We arrived at 6pm for a clinic that opened at 7pm, and there were already half a dozen people queueing outside. By 7, there were maybe forty. But there was only one dentist on duty, so only the first ten got in, everyone else sent home with a phone number to ring. I got one of those ten tickets on the basis of being one of the first ten arrivals and shouting very loudly about my six-year-old son and his serious injury.

We got priority to see the dentist, and Joe made him check his toy dinosaurs' teeth before he would get in the chair - which would all have been very amusing were it not for what happened next. Joe needed the tooth straightening - an agonising procedure - but the clinic had no sedative for children. Yes, you read that right: no sedative for children. They tried to do it on injections only, and Joe did his best and bravest to tolerate it, but he couldn't, and after several efforts, the treatment was abandoned and we went home with instructions to attend the dental hospital at 8 the next morning.

So my partner took Joe at 7am to ensure he was seen a quickly as possible. He eventually saw the dentist at around 11.30am, about 25 hours after the accident. Her assessment? "The first 24 hours are crucial."

It seems that had Joe got proper dental care within those crucial 24 hours, they could have sedated him, straightened the tooth and very probably saved it. As it is, the tooth has been partially straightened, but we will not know whether it will survive for several weeks, even months. He could lose a permenant front tooth, and have a hole in the smile on his beautiful face until they can make him a falsie as an adult. Even if the tooth survives, Joe faces months and years of treatment, including very likely wearing a brace next year.
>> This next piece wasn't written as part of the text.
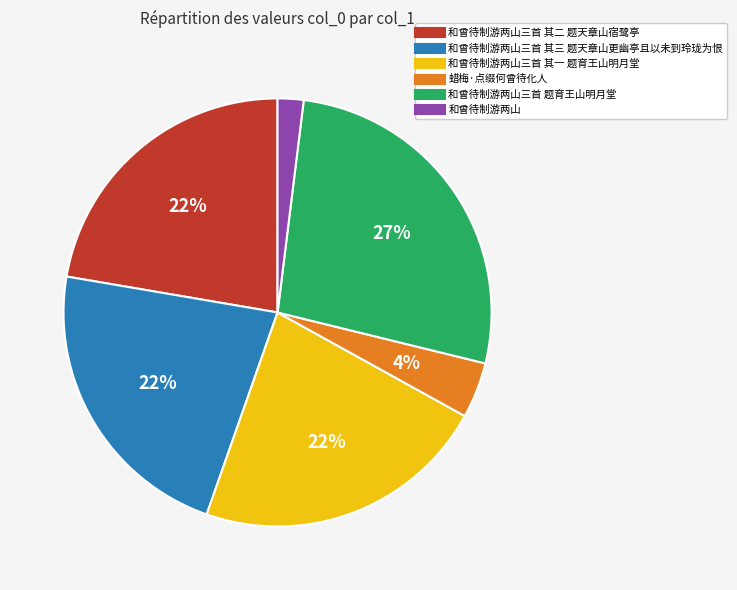

How many slices are in this pie chart?

6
He has been off school since, developed an infection this weekend, had to go back to hospital and is now on antibiotics as well as painkillers. He has a follow-up appointment on Wednesday and will need regular follow-ups thereafter.

And all because the 'Labour' government would rather see any additional money it puts into the NHS siphoned off by privateers rather than go into patient care. It makes me sick.